The Optimality of Kernel Classifiers in Sobolev Space
Jianfa Lai, Zhifan Li, Dongming Huang, Qian Lin
TL;DR
This work analyzes binary classification in reproducing kernel Hilbert spaces by studying gradient-flow kernel classifiers trained with spectral algorithms. Under a source condition that the Bayes function lies in an interpolation space $[\mathcal{H}]^s$ and with eigenvalue decay rate $\beta$, it proves an upper bound on the classification excess risk of $O(n^{-s\beta/(2s\beta+2)})$ and establishes a matching minimax lower bound in Sobolev spaces, demonstrating minimax optimality. The results extend to neural-network generalization through the neural tangent kernel and are complemented by a practical smoothness-estimation method that adapts to real datasets.
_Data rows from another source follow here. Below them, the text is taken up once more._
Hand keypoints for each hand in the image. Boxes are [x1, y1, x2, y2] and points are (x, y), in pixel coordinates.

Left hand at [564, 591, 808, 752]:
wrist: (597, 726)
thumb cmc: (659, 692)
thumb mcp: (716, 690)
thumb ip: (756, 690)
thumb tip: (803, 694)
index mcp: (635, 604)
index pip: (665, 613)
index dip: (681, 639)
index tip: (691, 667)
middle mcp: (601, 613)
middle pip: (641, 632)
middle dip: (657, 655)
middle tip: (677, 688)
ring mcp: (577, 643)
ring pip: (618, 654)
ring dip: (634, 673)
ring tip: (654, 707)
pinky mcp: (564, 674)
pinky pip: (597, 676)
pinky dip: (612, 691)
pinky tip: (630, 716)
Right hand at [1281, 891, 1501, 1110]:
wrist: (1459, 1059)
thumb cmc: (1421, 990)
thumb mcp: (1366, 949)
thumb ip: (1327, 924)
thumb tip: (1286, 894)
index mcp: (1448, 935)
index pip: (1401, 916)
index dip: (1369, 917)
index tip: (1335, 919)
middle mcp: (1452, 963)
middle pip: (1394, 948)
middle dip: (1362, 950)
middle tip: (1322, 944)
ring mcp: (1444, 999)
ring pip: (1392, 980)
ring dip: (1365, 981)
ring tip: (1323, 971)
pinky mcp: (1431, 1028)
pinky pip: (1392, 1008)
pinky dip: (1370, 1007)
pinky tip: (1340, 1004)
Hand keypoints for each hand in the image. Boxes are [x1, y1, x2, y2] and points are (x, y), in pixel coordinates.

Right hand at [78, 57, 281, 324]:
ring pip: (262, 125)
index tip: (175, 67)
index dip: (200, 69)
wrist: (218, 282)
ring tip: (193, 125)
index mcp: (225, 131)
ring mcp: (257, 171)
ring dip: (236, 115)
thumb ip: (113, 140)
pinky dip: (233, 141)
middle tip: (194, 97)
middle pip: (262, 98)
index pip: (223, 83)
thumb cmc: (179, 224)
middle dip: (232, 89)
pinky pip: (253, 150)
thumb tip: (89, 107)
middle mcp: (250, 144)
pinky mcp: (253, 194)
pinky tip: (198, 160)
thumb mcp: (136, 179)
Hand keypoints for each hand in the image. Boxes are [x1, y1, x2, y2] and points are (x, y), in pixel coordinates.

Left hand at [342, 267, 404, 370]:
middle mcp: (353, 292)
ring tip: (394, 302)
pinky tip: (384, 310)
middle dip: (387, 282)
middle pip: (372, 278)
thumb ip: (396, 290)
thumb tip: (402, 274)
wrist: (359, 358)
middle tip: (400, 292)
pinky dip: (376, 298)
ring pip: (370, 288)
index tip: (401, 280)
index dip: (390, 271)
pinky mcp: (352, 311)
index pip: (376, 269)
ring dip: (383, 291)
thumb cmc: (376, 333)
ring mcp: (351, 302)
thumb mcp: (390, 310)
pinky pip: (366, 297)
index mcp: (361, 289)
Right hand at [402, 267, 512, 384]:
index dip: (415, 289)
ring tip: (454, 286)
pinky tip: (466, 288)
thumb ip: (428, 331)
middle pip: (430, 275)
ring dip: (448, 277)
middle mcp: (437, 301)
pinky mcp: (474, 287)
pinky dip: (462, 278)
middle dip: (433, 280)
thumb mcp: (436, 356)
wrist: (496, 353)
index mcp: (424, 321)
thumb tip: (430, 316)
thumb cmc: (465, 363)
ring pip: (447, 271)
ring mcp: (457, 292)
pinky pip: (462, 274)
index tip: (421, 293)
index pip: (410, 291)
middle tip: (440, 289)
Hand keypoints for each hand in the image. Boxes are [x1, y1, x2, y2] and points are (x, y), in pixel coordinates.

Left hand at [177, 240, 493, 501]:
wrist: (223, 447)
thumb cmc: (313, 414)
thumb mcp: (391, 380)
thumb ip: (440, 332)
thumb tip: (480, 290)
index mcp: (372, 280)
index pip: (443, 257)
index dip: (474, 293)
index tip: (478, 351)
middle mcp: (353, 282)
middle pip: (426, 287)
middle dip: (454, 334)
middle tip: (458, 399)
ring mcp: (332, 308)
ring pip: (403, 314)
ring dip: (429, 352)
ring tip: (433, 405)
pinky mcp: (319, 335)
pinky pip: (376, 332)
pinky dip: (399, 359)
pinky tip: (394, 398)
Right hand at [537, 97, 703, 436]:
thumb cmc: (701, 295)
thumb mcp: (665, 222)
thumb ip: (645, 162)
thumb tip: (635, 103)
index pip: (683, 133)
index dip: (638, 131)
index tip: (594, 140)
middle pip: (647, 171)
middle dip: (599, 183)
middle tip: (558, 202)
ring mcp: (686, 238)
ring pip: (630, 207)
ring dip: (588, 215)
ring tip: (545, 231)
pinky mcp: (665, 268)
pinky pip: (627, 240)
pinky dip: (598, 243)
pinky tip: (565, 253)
The paper also provides comprehensive appendix-type arguments detailing bounds, embeddings, and the various technical steps needed to support the main theorems, highlighting limitations and extensions to complex function structures.
Abstract
Kernel methods are widely used in machine learning, especially for classification problems. However, the theoretical analysis of kernel classification is still limited. This paper investigates the statistical performances of kernel classifiers. With some mild assumptions on the conditional probability $η(x)=\mathbb{P}(Y=1\mid X=x)$, we derive an upper bound on the classification excess risk of a kernel classifier using recent advances in the theory of kernel regression. We also obtain a minimax lower bound for Sobolev spaces, which shows the optimality of the proposed classifier. Our theoretical results can be extended to the generalization error of overparameterized neural network classifiers. To make our theoretical results more applicable in realistic settings, we also propose a simple method to estimate the interpolation smoothness of $2η(x)-1$ and apply the method to real datasets.